[Saved entries]

——

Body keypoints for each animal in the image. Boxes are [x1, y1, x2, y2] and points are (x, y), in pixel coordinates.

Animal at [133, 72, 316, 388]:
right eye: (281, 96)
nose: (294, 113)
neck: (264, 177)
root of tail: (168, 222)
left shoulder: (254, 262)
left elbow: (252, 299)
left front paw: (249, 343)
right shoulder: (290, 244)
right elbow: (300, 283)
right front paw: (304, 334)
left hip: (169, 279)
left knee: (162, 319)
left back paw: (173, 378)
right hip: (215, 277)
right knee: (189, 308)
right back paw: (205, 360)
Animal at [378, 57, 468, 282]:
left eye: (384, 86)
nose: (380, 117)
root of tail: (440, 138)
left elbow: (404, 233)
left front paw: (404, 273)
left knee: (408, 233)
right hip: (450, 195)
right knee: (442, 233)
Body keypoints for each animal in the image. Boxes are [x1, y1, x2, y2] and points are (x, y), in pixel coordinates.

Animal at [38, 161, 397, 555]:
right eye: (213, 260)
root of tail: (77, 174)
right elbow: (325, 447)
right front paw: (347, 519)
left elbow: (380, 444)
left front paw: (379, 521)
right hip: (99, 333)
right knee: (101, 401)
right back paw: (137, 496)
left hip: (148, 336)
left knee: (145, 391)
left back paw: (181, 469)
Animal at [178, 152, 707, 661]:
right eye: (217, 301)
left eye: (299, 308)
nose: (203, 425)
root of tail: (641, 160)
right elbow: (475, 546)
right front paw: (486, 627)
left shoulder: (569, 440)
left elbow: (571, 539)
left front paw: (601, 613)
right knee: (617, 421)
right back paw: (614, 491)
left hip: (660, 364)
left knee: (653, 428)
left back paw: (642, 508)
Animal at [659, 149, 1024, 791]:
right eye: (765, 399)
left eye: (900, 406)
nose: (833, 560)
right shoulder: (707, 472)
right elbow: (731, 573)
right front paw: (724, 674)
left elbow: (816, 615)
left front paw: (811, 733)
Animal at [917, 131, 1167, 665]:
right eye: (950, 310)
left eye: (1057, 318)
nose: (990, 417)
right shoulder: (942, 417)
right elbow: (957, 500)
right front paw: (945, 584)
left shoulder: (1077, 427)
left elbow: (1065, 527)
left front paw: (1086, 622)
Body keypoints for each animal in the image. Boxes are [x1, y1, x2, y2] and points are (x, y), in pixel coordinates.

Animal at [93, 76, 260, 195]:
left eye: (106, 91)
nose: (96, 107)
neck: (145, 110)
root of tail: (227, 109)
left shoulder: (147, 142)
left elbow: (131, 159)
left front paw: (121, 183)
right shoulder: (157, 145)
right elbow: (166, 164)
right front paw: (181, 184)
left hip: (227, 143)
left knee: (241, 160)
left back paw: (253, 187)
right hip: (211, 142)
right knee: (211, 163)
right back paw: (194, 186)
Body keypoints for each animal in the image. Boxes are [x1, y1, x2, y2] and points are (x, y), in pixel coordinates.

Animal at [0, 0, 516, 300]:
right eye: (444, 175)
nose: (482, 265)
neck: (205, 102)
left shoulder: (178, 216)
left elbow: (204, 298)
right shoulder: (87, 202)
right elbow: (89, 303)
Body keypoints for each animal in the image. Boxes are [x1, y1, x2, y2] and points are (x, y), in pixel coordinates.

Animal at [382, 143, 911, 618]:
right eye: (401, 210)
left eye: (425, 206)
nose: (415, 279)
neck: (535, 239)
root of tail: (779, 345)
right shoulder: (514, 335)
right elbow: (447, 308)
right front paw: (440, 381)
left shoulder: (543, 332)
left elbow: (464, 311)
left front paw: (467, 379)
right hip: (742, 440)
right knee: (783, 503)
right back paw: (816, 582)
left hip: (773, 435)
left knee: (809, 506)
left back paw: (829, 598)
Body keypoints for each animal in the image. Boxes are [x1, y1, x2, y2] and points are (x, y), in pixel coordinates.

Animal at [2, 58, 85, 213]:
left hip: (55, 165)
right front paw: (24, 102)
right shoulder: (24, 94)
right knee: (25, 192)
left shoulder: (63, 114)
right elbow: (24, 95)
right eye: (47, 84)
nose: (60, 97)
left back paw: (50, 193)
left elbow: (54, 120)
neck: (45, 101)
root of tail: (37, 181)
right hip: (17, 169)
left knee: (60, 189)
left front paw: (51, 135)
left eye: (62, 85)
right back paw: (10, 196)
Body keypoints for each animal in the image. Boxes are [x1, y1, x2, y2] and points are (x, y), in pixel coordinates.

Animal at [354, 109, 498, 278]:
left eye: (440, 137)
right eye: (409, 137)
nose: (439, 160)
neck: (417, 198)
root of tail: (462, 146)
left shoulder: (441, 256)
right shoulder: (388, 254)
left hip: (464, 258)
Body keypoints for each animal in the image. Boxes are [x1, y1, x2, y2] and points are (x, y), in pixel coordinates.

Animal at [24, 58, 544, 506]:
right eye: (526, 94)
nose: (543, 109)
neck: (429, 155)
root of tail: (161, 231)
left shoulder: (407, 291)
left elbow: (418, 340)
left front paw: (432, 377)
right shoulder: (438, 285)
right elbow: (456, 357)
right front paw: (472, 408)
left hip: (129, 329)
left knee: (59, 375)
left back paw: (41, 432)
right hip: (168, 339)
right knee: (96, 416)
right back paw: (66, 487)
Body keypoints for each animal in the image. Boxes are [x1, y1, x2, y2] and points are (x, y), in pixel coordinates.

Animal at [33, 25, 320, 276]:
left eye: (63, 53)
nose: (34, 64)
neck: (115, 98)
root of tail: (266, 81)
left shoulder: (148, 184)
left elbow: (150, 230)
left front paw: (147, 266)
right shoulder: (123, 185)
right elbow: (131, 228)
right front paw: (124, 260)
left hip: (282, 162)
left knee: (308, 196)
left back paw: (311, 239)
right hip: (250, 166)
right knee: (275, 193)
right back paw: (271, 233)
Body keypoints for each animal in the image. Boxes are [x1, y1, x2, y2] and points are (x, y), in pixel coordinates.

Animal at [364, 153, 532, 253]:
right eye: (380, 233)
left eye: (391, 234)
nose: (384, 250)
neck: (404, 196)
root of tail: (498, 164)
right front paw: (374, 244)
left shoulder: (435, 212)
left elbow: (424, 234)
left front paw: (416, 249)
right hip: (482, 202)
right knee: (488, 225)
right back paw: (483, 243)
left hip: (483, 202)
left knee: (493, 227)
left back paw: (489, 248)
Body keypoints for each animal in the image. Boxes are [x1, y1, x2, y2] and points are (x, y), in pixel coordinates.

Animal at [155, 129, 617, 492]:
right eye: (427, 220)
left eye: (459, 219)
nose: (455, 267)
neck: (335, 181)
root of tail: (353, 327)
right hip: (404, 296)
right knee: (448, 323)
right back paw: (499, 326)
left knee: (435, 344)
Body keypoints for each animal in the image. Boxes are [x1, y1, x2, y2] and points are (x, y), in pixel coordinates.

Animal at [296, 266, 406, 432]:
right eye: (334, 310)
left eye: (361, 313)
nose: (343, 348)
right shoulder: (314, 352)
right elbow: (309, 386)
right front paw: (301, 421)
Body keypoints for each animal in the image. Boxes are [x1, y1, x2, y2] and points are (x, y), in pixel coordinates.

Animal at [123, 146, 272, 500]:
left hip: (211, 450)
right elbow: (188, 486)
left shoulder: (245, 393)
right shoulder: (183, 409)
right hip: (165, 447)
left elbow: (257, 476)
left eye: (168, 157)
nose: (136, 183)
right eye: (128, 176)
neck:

——

→ **About this task**
Write out all of the entries above, exactly and in full.

→ **Response to the task**
Body keypoints for each animal in the image. Boxes are [x1, y1, x2, y2] and points are (x, y), in pixel coordinates.

Animal at [133, 72, 316, 388]:
right eye: (281, 96)
nose: (294, 113)
neck: (264, 177)
root of tail: (168, 222)
left shoulder: (254, 262)
left elbow: (252, 299)
left front paw: (249, 343)
right shoulder: (290, 244)
right elbow: (300, 283)
right front paw: (304, 334)
left hip: (169, 279)
left knee: (162, 319)
left back paw: (173, 378)
right hip: (215, 277)
right knee: (189, 308)
right back paw: (205, 360)
Animal at [378, 57, 468, 282]:
left eye: (384, 86)
nose: (380, 117)
root of tail: (440, 138)
left elbow: (404, 233)
left front paw: (404, 273)
left knee: (408, 233)
right hip: (450, 195)
right knee: (442, 233)
Body keypoints for each animal in the image. Boxes are [x1, y1, x2, y2] and points are (x, y), in pixel coordinates.

Animal at [38, 161, 397, 555]:
right eye: (213, 260)
root of tail: (77, 174)
right elbow: (325, 447)
right front paw: (347, 519)
left elbow: (380, 444)
left front paw: (379, 521)
right hip: (99, 333)
right knee: (101, 401)
right back paw: (137, 496)
left hip: (148, 336)
left knee: (145, 391)
left back paw: (181, 469)
Animal at [178, 152, 707, 661]:
right eye: (217, 301)
left eye: (299, 308)
nose: (203, 425)
root of tail: (641, 160)
right elbow: (475, 546)
right front paw: (486, 627)
left shoulder: (569, 440)
left elbow: (571, 539)
left front paw: (601, 613)
right knee: (617, 421)
right back paw: (614, 491)
left hip: (660, 364)
left knee: (653, 428)
left back paw: (642, 508)
Animal at [659, 149, 1024, 791]:
right eye: (765, 399)
left eye: (900, 406)
nose: (833, 560)
right shoulder: (707, 472)
right elbow: (731, 573)
right front paw: (724, 674)
left elbow: (816, 615)
left front paw: (811, 733)
Animal at [917, 131, 1167, 665]:
right eye: (950, 310)
left eye: (1057, 318)
nose: (990, 417)
right shoulder: (942, 417)
right elbow: (957, 500)
right front paw: (945, 584)
left shoulder: (1077, 427)
left elbow: (1065, 527)
left front paw: (1086, 622)
Body keypoints for each animal in the image. Boxes are [x1, y1, x2, y2] and points are (x, y), in pixel coordinates.

Animal at [93, 76, 260, 195]:
left eye: (106, 91)
nose: (96, 107)
neck: (145, 110)
root of tail: (227, 109)
left shoulder: (147, 142)
left elbow: (131, 159)
left front paw: (121, 183)
right shoulder: (157, 145)
right elbow: (166, 164)
right front paw: (181, 184)
left hip: (227, 143)
left knee: (241, 160)
left back paw: (253, 187)
right hip: (211, 142)
right knee: (211, 163)
right back paw: (194, 186)
Body keypoints for each animal in the image. Boxes are [x1, y1, x2, y2] and points are (x, y), in pixel coordinates.

Animal at [0, 0, 516, 300]:
right eye: (444, 175)
nose: (482, 265)
neck: (205, 102)
left shoulder: (178, 216)
left elbow: (204, 298)
right shoulder: (87, 202)
right elbow: (89, 303)
Body keypoints for each animal in the image. Boxes are [x1, y1, x2, y2] and points are (x, y), in pixel coordinates.

Animal at [382, 143, 911, 618]:
right eye: (401, 210)
left eye: (425, 206)
nose: (415, 279)
neck: (535, 239)
root of tail: (779, 345)
right shoulder: (514, 335)
right elbow: (447, 308)
right front paw: (440, 381)
left shoulder: (543, 332)
left elbow: (464, 311)
left front paw: (467, 379)
right hip: (742, 440)
right knee: (783, 503)
right back paw: (816, 582)
left hip: (773, 435)
left knee: (809, 506)
left back paw: (829, 598)
Body keypoints for each animal in the image. Boxes are [x1, y1, x2, y2] and points are (x, y), in pixel coordinates.

Animal at [2, 58, 85, 213]:
left hip: (55, 165)
right front paw: (24, 102)
right shoulder: (24, 94)
right knee: (25, 192)
left shoulder: (63, 114)
right elbow: (24, 95)
right eye: (47, 84)
nose: (60, 97)
left back paw: (50, 193)
left elbow: (54, 120)
neck: (45, 101)
root of tail: (37, 181)
right hip: (17, 169)
left knee: (60, 189)
left front paw: (51, 135)
left eye: (62, 85)
right back paw: (10, 196)
Body keypoints for each animal in the image. Boxes are [x1, y1, x2, y2] and points are (x, y), in pixel coordinates.

Animal at [354, 109, 498, 278]:
left eye: (440, 137)
right eye: (409, 137)
nose: (439, 160)
neck: (417, 198)
root of tail: (462, 146)
left shoulder: (441, 256)
right shoulder: (388, 254)
left hip: (464, 258)
Body keypoints for each animal in the image. Boxes are [x1, y1, x2, y2] and points are (x, y), in pixel coordinates.

Animal at [24, 58, 544, 506]:
right eye: (526, 94)
nose: (543, 109)
neck: (429, 155)
root of tail: (161, 231)
left shoulder: (407, 291)
left elbow: (418, 340)
left front paw: (432, 377)
right shoulder: (438, 285)
right elbow: (456, 357)
right front paw: (472, 408)
left hip: (129, 329)
left knee: (59, 375)
left back paw: (41, 432)
right hip: (168, 339)
right knee: (96, 416)
right back paw: (66, 487)
Body keypoints for each animal in the image. Boxes are [x1, y1, x2, y2] and points are (x, y), in pixel coordinates.

Animal at [33, 25, 320, 276]:
left eye: (63, 53)
nose: (34, 64)
neck: (115, 98)
root of tail: (266, 81)
left shoulder: (148, 184)
left elbow: (150, 230)
left front paw: (147, 266)
right shoulder: (123, 185)
right elbow: (131, 228)
right front paw: (124, 260)
left hip: (282, 162)
left knee: (308, 196)
left back paw: (311, 239)
right hip: (250, 166)
right knee: (275, 193)
right back paw: (271, 233)
Body keypoints for each animal in the image. Boxes are [x1, y1, x2, y2] and points are (x, y), in pixel coordinates.

Animal at [364, 153, 532, 253]:
right eye: (380, 233)
left eye: (391, 234)
nose: (384, 250)
neck: (404, 196)
root of tail: (498, 164)
right front paw: (374, 244)
left shoulder: (435, 212)
left elbow: (424, 234)
left front paw: (416, 249)
right hip: (482, 202)
right knee: (488, 225)
right back paw: (483, 243)
left hip: (483, 202)
left knee: (493, 227)
left back paw: (489, 248)
Body keypoints for each animal in the image. Boxes are [x1, y1, x2, y2] and points are (x, y), in pixel coordinates.

Animal at [155, 129, 617, 492]:
right eye: (427, 220)
left eye: (459, 219)
nose: (455, 267)
neck: (335, 181)
root of tail: (353, 327)
right hip: (404, 296)
right knee: (448, 323)
right back paw: (499, 326)
left knee: (435, 344)
Body keypoints for each animal in the image. Boxes are [x1, y1, x2, y2] and points are (x, y), in pixel coordinates.

Animal at [296, 266, 406, 432]:
right eye: (334, 310)
left eye: (361, 313)
nose: (343, 348)
right shoulder: (314, 352)
right elbow: (309, 386)
right front paw: (301, 421)
Body keypoints for each animal in the image. Boxes are [x1, y1, x2, y2] and points are (x, y), in pixel coordinates.

Animal at [123, 146, 272, 500]:
left hip: (211, 450)
right elbow: (188, 486)
left shoulder: (245, 393)
right shoulder: (183, 409)
right hip: (165, 447)
left elbow: (257, 476)
left eye: (168, 157)
nose: (136, 183)
right eye: (128, 176)
neck:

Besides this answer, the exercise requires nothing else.